FOLHA - Por suas palavras, não parece favorável às cotas para negros.
MILTON - Não sou radicalmente contra. Quem achar que são boas que faça uso. Mas não acho que as cotas possam resolver questões centenárias. Não posso apenar um branco que tirou dez na prova e dar seu lugar a um negro que tirou cinco.
FOLHA - Encararia outra eleição?
MILTON - Nem que a vaca tussa! Sou da época do MDB e hoje estou no diretório estadual do PMDB do Rio, mas prefiro ser um guerrilheiro em escaramuças. Quando há necessidade, vou lá e dou palpite.
FOLHA - O que acha do PMDB?
MILTON - Houve degradação, a qualidade está muito baixa.
FOLHA - Cogita trocar de partido?
MILTON - Agora não, porque está tudo a mesma porcaria.
FOLHA - O fato de Romildo falar que passou fome é recado a Lula?
MILTON - Nada a ver. A única coisa que me incomoda no Lula foi uma frase que usou, que não estudou e é presidente. Não sabe o mal que causou à nação.
FOLHA - Aprova a gestão de Gilberto Gil no Ministério da Cultura?
MILTON - Não sei... Cultura, na minha cabeça, é a perna direita de um país. E acho que a Cultura está meio vasqueira, devagar.
FOLHA - "A Favorita" mostra a relação conflituosa do deputado com a imprensa. Como o sr., que fez faculdade de jornalismo, analisa a atual relação entre imprensa e poder?
MILTON - Não há hoje ninguém absolutamente isento. O jornal é feito para um grupo de leitores e quer alcançar seu nível de venda. O seu jornal, por exemplo, tem como cliente a classe média paulista. Pode até fazer matérias para o operariado, mas não é seu público-alvo.
FOLHA - O repórter da novela gritou "corrupto, ladrão" em comício de Romildo. O jornalismo partidário é muito presente hoje no país?

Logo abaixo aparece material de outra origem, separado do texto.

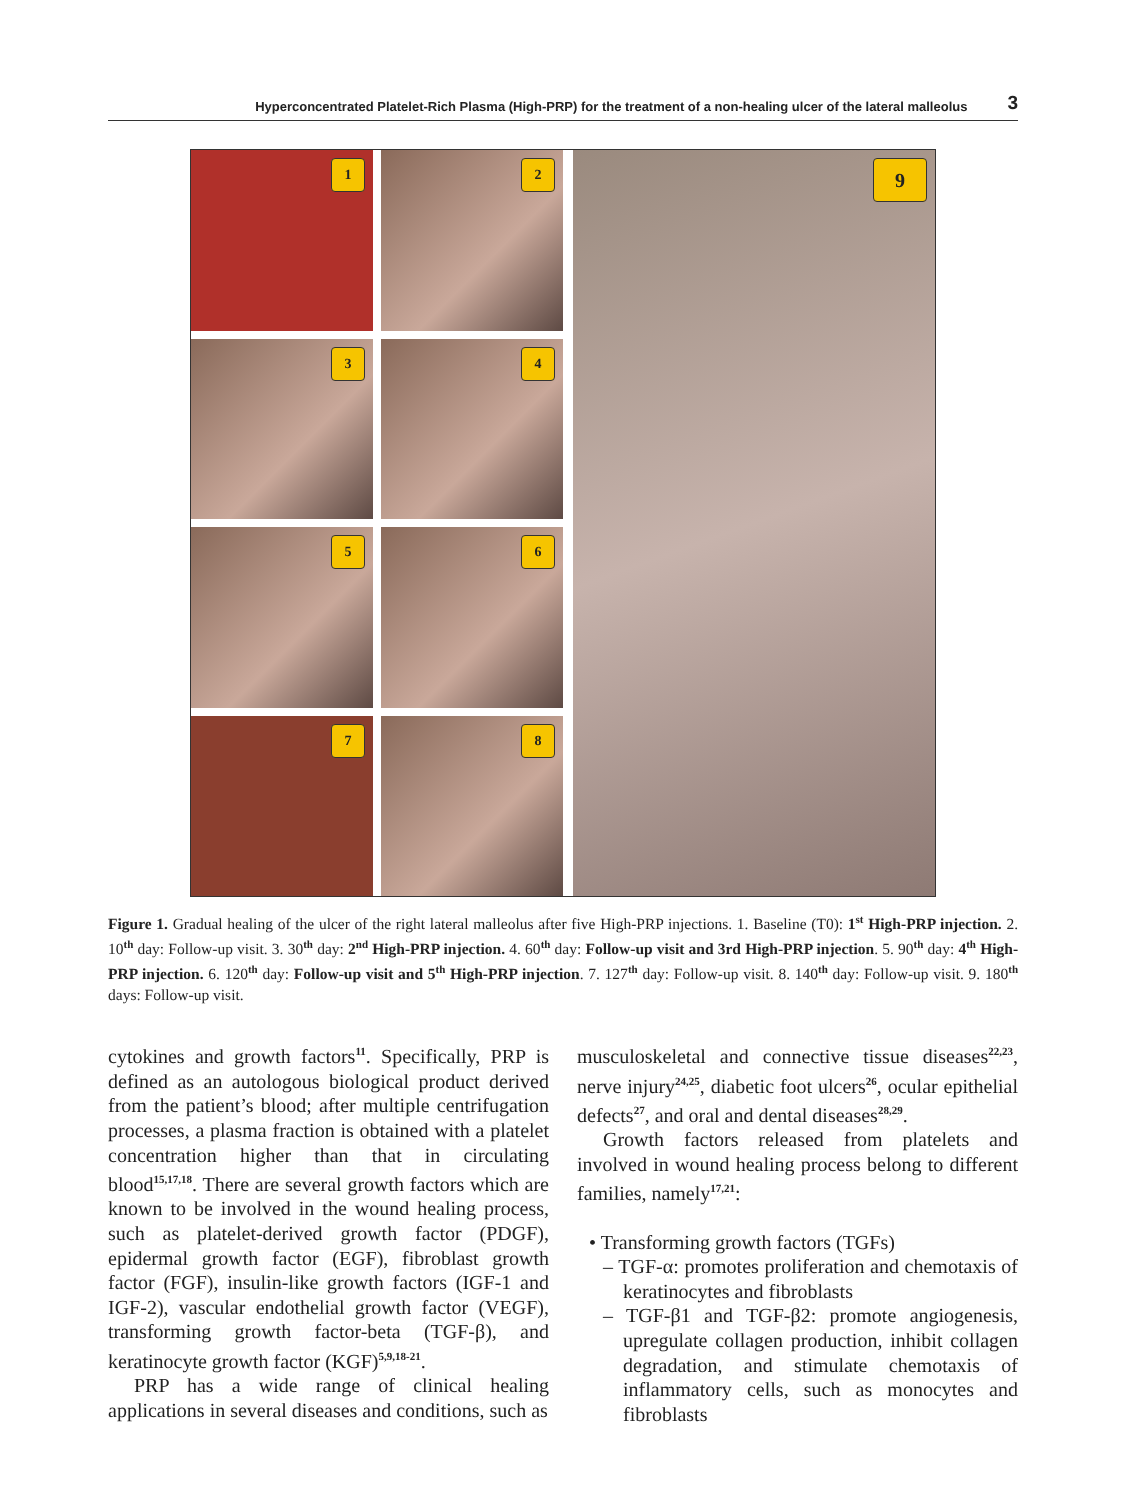Hyperconcentrated Platelet-Rich Plasma (High-PRP) for the treatment of a non-healing ulcer of the lateral malleolus 3
1
2
3
4
5
6
7
8
9
Figure 1. Gradual healing of the ulcer of the right lateral malleolus after five High-PRP injections. 1. Baseline (T0): 1<sup>st</sup> High-PRP injection. 2. 10<sup>th</sup> day: Follow-up visit. 3. 30<sup>th</sup> day: 2<sup>nd</sup> High-PRP injection. 4. 60<sup>th</sup> day: Follow-up visit and 3rd High-PRP injection. 5. 90<sup>th</sup> day: 4<sup>th</sup> High-PRP injection. 6. 120<sup>th</sup> day: Follow-up visit and 5<sup>th</sup> High-PRP injection. 7. 127<sup>th</sup> day: Follow-up visit. 8. 140<sup>th</sup> day: Follow-up visit. 9. 180<sup>th</sup> days: Follow-up visit.
cytokines and growth factors<sup>11</sup>. Specifically, PRP is defined as an autologous biological product derived from the patient’s blood; after multiple centrifugation processes, a plasma fraction is obtained with a platelet concentration higher than that in circulating blood<sup>15,17,18</sup>. There are several growth factors which are known to be involved in the wound healing process, such as platelet-derived growth factor (PDGF), epidermal growth factor (EGF), fibroblast growth factor (FGF), insulin-like growth factors (IGF-1 and IGF-2), vascular endothelial growth factor (VEGF), transforming growth factor-beta (TGF-β), and keratinocyte growth factor (KGF)<sup>5,9,18-21</sup>.
PRP has a wide range of clinical healing applications in several diseases and conditions, such as
musculoskeletal and connective tissue diseases<sup>22,23</sup>, nerve injury<sup>24,25</sup>, diabetic foot ulcers<sup>26</sup>, ocular epithelial defects<sup>27</sup>, and oral and dental diseases<sup>28,29</sup>.
Growth factors released from platelets and involved in wound healing process belong to different families, namely<sup>17,21</sup>:
• Transforming growth factors (TGFs)
– TGF-α: promotes proliferation and chemotaxis of keratinocytes and fibroblasts
– TGF-β1 and TGF-β2: promote angiogenesis, upregulate collagen production, inhibit collagen degradation, and stimulate chemotaxis of inflammatory cells, such as monocytes and fibroblasts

MILTON - Não é função do repórter ir a um comício e chamar o cara de ladrão. Se quer falar, tem que tirar o crachá e agir como cidadão.
FOLHA - Por outro lado, o deputado da novela veta a publicação de reportagens que denunciam suas falcatruas telefonando para a cúpula do jornal. Não é um tema delicado para se tratar em uma emissora que faz parte de um conglomerado de comunicação tão amplo?
MILTON - Concordo em gênero, número e grau. Mas, pai, afasta de mim esse cálice! [risos].